▶ Extrait source
—————
Et une chose est claire après cette discussion : être petit ne veut absolument pas dire penser petit.



💙 Construire un petit club… avec une grande vision

Avec environ 93 athlètes compétitifs répartis du novice jusqu’au maître, G-Force n’entre pas dans la catégorie des méga gyms. Pourtant, les résultats des dernières saisons parlent d’eux-mêmes.


Bannières. Choix des juges. Programme par excellence à Coupe Canada. Progression constante. Fanzone reconnue partout au Québec.


Mais derrière ces succès, il y a surtout une transformation complète de la culture du club.

Frédérique explique qu’à son arrivée comme coordonnatrice, plusieurs décisions difficiles devaient être prises :

  • revoir la structure des auditions ;

  • mieux classer les athlètes selon leur réel niveau ;

  • bâtir des équipes cohérentes ;

  • instaurer plus de transparence avec les parents ;

  • créer une vision commune chez les entraîneurs.


Des changements qui n’étaient pas toujours populaires au départ… mais qui ont complètement changé la trajectoire du programme.


📈 Le vrai défi d’un petit club de cheerleading

Un des plus grands défis des petits clubs, c’est la gestion des divisions et des groupes d’âge.
—————
▶ Données sources
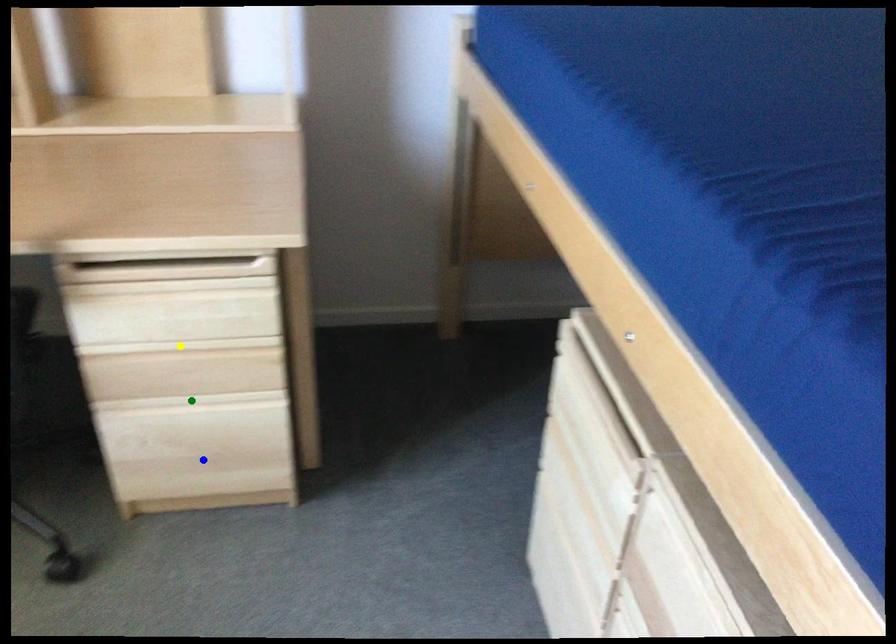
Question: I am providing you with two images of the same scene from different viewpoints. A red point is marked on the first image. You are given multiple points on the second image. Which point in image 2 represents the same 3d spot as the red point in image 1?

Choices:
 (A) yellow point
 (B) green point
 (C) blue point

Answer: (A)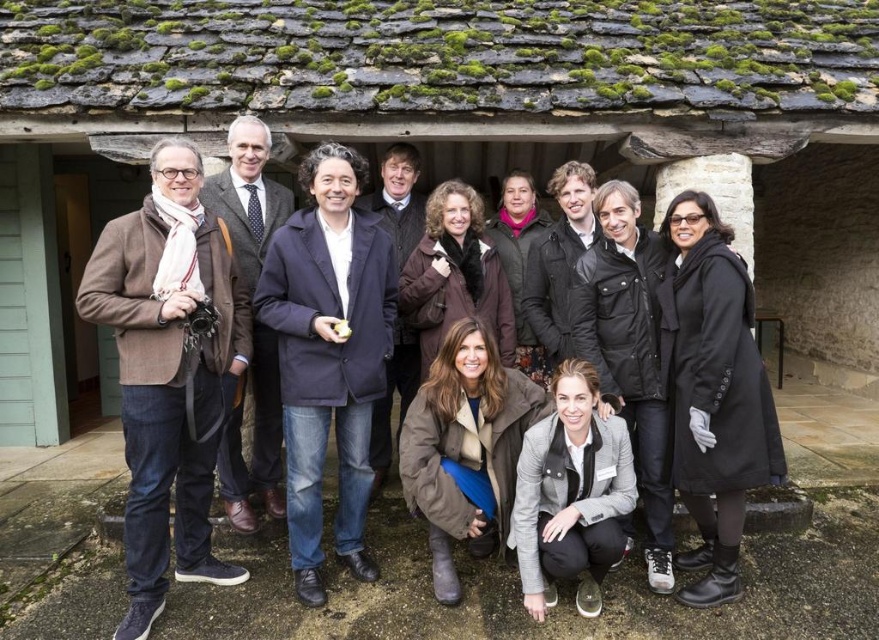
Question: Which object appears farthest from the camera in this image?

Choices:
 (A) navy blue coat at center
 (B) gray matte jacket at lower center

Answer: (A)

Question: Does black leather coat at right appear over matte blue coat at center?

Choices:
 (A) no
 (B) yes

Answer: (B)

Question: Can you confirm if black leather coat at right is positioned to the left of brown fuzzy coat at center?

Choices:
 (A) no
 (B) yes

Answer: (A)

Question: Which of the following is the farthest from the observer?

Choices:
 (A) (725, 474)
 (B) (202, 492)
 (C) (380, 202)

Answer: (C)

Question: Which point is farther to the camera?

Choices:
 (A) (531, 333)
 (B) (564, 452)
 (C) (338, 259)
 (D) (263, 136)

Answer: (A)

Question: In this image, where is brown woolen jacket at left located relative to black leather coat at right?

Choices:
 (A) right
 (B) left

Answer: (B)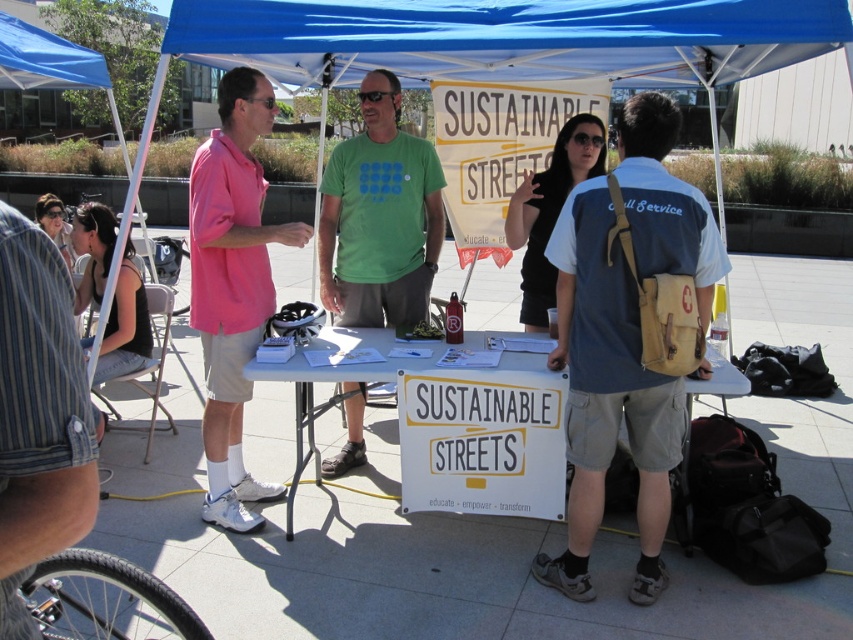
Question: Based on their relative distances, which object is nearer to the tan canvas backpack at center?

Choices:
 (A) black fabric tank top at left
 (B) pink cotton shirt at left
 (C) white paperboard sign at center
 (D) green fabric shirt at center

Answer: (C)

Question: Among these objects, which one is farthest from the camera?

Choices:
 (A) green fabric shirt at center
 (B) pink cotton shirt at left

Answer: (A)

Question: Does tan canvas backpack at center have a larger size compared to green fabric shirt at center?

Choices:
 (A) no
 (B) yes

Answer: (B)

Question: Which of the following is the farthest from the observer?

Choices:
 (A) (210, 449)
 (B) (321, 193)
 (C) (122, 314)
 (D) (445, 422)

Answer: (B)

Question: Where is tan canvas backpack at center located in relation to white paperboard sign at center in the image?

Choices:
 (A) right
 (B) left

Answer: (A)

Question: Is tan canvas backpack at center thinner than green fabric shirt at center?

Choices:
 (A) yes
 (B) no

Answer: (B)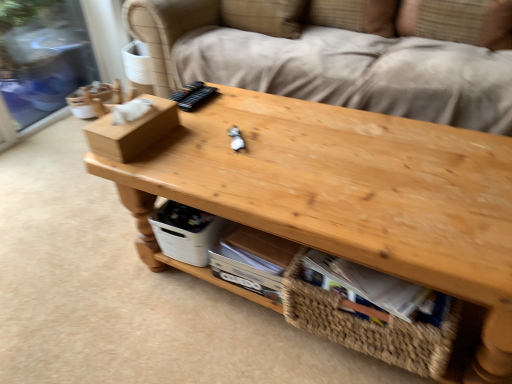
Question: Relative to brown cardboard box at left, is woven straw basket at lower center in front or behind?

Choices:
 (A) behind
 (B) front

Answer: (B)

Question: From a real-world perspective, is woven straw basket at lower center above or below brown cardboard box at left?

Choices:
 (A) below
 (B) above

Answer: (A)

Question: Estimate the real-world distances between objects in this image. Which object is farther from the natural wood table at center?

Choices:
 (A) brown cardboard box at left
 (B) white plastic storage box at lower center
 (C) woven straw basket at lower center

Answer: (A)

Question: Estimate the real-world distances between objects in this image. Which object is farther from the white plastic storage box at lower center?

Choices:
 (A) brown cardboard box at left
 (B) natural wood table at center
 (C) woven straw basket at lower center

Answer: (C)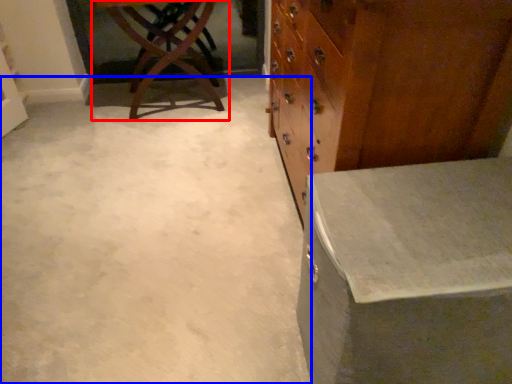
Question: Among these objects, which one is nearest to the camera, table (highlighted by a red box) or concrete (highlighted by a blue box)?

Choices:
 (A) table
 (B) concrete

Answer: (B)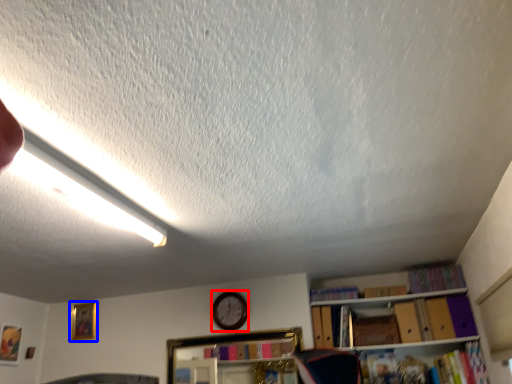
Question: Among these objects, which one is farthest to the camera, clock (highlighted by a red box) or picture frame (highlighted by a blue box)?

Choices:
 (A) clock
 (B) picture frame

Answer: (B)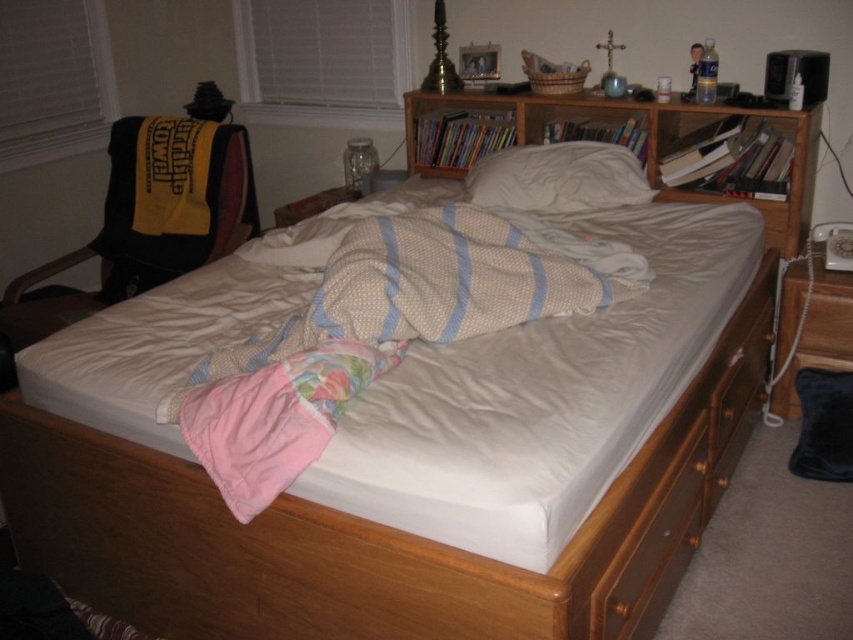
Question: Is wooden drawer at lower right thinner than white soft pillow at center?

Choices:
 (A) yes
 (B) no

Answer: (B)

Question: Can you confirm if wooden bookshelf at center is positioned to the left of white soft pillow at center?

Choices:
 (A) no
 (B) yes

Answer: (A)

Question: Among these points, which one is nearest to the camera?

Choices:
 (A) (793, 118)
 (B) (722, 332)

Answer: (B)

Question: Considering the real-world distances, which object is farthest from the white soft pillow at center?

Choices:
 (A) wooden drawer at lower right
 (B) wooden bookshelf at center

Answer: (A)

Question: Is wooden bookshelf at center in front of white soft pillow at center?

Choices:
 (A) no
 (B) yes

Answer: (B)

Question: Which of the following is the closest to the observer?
—————
▶ Consigne
D'après l'extrait source, combien d'athlètes compétitifs le club G-Force compte-t-il environ ?

▶ Réponse attendue
Environ 93 athlètes compétitifs, du novice jusqu'au maître.